Chaque année, les deux régimes prétendent honorer la mémoire des victimes algériennes jetées dans la Seine par la police française. Et chaque année, ils échouent à affronter la vérité.
En France, la reconnaissance reste partielle, soigneusement calibrée pour ne pas ouvrir la voie à la justice. Emmanuel Macron a parlé de « crimes inexcusables », sans jamais prononcer les mots « crime d’État ». Les archives, théoriquement accessibles depuis 2021, demeurent verrouillées par des procédures administratives et des lenteurs bureaucratiques. Les chiffres des victimes restent incertains parce que l’État français refuse toujours une enquête indépendante. Tant que Paris ne lèvera pas tous les verrous de ses archives et ne permettra pas un examen judiciaire complet, le 17 octobre 1961 restera un crime couvert d’un vernis mémoriel.

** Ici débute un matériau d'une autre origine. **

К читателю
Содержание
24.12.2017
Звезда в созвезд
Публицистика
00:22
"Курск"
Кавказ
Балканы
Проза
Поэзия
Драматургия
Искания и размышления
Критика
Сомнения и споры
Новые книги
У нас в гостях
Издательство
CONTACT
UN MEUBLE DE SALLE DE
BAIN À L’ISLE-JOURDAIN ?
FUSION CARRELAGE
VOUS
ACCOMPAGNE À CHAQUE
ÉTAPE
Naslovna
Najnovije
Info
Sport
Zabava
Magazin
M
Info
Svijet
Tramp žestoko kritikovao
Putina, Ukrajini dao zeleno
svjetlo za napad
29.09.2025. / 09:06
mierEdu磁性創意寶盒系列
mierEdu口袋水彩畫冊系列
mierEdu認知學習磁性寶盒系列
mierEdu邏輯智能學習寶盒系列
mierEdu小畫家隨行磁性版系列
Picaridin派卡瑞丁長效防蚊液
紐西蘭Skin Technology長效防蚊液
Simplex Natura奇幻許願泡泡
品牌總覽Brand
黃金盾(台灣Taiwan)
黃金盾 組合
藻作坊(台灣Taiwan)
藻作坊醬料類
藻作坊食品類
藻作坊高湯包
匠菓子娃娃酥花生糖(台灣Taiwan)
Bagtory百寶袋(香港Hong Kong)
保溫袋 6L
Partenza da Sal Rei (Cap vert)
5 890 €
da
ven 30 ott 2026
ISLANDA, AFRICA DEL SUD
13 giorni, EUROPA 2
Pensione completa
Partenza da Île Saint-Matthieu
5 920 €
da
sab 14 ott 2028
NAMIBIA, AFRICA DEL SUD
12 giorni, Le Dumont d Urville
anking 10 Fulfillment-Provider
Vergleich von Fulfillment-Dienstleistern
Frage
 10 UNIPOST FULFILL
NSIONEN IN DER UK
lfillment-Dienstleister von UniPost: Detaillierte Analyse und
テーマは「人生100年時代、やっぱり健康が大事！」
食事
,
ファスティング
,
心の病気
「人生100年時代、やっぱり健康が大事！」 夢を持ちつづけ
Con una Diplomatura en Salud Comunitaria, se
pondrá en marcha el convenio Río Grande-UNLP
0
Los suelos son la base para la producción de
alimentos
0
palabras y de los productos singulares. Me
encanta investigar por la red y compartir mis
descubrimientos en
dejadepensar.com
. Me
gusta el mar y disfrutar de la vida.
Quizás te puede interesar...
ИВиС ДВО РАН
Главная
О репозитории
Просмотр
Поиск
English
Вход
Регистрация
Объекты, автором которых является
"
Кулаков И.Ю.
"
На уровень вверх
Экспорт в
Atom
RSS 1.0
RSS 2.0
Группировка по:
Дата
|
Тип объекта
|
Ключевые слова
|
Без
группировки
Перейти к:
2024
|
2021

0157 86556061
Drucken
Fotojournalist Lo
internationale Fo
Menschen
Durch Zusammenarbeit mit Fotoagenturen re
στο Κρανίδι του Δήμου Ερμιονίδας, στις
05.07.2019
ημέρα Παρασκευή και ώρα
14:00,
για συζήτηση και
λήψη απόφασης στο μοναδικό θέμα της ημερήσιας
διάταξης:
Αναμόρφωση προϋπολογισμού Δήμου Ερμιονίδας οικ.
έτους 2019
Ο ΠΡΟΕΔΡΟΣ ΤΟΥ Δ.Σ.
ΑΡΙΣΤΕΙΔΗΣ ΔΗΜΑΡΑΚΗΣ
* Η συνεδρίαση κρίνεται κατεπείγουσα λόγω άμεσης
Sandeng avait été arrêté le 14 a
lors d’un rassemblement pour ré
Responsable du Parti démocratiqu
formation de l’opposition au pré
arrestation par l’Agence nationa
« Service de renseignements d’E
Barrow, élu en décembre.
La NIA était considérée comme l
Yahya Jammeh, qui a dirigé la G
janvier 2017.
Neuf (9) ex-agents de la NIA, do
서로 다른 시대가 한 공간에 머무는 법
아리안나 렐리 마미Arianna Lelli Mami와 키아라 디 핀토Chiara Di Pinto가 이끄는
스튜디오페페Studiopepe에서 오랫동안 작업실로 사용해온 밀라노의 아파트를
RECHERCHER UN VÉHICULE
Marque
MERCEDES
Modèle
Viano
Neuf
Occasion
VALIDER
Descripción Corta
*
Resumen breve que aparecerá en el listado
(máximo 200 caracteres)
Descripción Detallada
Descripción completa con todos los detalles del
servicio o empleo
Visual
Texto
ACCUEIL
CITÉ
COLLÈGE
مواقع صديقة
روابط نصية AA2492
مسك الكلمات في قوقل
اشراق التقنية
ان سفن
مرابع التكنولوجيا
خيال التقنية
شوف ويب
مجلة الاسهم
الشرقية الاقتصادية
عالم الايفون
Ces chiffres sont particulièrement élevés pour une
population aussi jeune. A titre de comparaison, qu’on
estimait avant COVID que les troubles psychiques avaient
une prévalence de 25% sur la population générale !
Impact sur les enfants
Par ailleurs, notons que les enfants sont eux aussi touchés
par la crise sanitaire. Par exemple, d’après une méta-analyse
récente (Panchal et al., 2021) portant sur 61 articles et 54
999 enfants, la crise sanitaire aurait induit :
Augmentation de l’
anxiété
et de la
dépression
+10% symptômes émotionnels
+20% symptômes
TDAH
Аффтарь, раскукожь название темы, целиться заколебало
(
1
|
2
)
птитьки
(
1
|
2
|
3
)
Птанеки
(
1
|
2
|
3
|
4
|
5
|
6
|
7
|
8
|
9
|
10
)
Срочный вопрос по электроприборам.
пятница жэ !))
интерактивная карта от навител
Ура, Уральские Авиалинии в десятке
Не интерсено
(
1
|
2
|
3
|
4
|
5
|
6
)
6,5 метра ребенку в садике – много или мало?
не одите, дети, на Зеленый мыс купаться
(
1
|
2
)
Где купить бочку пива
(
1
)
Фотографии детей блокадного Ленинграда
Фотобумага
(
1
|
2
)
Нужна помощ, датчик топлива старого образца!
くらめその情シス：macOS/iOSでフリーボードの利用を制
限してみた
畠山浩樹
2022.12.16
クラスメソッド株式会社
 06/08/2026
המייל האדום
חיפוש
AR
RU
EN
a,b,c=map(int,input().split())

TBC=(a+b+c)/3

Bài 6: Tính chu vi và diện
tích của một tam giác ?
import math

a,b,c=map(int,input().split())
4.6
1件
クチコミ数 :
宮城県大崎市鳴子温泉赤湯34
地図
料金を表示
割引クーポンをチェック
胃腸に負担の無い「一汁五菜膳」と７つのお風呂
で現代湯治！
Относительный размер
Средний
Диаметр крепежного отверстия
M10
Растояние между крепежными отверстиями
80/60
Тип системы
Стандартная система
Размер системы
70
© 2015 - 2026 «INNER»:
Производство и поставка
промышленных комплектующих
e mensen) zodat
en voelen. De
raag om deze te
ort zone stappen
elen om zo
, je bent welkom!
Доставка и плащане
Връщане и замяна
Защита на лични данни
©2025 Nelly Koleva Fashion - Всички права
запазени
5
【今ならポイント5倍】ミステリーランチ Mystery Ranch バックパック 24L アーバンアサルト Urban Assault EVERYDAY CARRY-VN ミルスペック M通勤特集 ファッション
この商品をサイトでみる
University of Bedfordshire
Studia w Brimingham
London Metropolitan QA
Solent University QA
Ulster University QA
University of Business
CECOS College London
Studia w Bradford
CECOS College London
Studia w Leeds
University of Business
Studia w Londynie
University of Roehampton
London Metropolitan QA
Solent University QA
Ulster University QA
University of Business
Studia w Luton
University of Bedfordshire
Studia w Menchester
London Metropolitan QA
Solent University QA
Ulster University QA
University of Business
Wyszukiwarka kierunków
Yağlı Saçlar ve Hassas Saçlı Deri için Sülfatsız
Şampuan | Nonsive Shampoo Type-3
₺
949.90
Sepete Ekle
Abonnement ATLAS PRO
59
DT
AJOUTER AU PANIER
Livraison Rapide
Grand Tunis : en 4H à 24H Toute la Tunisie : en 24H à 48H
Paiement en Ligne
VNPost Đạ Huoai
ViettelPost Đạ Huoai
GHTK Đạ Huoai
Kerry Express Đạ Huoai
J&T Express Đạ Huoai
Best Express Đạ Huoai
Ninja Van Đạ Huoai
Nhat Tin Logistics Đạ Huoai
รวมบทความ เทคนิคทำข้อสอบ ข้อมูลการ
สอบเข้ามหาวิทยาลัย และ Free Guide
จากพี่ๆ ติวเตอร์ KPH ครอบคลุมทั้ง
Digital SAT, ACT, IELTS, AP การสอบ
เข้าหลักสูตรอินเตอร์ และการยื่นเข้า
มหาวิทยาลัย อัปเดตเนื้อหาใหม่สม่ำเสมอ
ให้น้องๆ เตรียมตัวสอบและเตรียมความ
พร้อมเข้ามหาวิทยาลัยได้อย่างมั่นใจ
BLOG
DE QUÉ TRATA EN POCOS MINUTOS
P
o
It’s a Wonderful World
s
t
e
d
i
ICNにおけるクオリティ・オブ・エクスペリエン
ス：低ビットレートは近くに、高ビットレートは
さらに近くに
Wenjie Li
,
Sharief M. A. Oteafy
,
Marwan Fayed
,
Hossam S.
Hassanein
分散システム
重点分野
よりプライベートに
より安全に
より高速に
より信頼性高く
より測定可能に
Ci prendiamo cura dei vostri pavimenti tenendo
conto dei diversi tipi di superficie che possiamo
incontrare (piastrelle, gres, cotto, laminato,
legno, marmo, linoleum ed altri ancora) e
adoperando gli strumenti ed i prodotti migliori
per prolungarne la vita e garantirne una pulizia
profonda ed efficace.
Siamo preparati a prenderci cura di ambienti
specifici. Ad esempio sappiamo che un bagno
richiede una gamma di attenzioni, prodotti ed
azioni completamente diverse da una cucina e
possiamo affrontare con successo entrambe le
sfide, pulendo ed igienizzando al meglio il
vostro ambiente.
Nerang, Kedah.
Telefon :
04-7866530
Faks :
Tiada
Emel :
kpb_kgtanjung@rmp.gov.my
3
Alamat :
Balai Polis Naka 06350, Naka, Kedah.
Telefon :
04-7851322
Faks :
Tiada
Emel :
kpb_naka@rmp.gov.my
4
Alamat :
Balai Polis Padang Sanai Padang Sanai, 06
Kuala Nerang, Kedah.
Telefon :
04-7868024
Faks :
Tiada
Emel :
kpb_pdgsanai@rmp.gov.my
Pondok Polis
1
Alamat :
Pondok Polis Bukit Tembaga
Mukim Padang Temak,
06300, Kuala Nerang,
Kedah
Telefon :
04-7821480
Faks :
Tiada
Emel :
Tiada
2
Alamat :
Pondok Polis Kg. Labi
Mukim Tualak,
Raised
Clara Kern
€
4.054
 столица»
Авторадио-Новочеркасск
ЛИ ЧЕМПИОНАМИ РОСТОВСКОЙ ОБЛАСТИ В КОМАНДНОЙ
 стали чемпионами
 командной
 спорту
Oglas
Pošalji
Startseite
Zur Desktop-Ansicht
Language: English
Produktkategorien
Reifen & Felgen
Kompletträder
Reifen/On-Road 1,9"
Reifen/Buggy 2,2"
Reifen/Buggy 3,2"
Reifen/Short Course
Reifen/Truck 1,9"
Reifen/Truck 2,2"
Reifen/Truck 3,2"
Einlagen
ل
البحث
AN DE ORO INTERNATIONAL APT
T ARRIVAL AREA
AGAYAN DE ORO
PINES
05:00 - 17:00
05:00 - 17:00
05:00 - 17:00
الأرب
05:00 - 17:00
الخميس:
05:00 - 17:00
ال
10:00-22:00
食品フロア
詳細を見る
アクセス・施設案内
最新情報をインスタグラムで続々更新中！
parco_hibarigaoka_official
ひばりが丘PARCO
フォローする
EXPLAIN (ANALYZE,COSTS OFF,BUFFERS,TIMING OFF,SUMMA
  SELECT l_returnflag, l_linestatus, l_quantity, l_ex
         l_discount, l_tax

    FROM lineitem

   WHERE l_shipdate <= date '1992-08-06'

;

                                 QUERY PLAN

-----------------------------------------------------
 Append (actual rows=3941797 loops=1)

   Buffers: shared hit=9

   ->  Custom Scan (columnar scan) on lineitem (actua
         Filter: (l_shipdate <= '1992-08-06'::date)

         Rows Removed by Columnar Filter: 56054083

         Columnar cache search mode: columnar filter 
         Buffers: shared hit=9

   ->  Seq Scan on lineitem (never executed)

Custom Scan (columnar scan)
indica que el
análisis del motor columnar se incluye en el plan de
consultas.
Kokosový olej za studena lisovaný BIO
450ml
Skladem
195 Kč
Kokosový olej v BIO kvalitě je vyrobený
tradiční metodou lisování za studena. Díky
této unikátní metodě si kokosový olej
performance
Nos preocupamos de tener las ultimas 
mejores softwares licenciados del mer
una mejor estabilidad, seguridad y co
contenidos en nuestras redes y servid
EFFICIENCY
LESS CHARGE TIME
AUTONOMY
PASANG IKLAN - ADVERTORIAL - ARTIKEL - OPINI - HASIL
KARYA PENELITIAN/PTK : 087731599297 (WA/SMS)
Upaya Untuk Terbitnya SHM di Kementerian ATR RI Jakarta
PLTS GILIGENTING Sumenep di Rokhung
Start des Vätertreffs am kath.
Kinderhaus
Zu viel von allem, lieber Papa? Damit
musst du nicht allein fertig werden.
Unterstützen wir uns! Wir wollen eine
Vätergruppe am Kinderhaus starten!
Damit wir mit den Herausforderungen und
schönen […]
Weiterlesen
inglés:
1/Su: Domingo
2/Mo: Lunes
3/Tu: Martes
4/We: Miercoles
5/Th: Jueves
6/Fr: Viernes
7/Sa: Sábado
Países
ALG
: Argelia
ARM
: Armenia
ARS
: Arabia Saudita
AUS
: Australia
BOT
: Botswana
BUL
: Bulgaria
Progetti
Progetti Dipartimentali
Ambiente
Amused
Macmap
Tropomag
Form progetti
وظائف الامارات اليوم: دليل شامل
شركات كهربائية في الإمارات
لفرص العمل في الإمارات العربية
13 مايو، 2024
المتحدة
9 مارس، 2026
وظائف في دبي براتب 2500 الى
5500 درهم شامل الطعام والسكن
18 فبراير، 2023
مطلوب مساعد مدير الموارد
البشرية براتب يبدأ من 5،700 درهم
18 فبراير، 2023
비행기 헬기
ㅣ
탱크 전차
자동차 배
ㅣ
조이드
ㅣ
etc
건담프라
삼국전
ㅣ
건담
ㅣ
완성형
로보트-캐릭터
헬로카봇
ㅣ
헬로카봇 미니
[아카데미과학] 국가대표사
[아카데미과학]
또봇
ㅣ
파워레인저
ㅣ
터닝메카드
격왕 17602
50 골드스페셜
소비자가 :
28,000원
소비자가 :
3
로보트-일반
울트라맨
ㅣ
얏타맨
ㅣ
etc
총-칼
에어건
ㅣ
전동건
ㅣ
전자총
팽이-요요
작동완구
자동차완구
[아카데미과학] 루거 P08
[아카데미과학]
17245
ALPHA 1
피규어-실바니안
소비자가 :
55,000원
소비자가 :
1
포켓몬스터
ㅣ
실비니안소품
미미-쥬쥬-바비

De l’autre côté de la Méditerranée, le pouvoir algérien instrumentalise la mémoire sans jamais la servir. Il organise des cérémonies, mais garde lui aussi ses archives sous clé. Les chercheurs indépendants y sont empêchés d’enquêter librement. Le régime préfère utiliser le souvenir du 17 octobre pour alimenter un discours victimaire et détourner l’attention de sa propre absence de transparence sur l’histoire nationale. Commémorer sans ouvrir les archives, c’est perpétuer le silence qu’on prétend briser.
Cette année, la contradiction a pris une tournure absurde. Un sit-in revendicatif pacifique, organisé par le collectif Libérons l’Algérie pour exiger l’ouverture des archives et la vérité complète sur les événements du 17 octobre, a été interdit au pont Saint-Michel — lieu même du massacre — alors que des cérémonies officielles et folkloriques y étaient autorisées. Le préfet de police a justifié son interdiction par un improbable « risque de chute dans la Seine », selon l’ordonnance du tribunal administratif de Paris du 17 octobre 2025.
Pendant que les uns déposaient des gerbes sous protection, d’autres étaient écartés au nom de la sécurité. Ce contraste illustre parfaitement la politique mémorielle française : commémorer les morts, mais empêcher les vivants de parler d’eux.
Les deux États pratiquent la même stratégie : une mémoire sous contrôle, sans vérité ni justice. Tant que la France craindra la reconnaissance pleine et que l’Algérie refusera la transparence, la Seine restera un cimetière sans noms, et la mémoire du 17 octobre un instrument politique, pas un devoir d’histoire.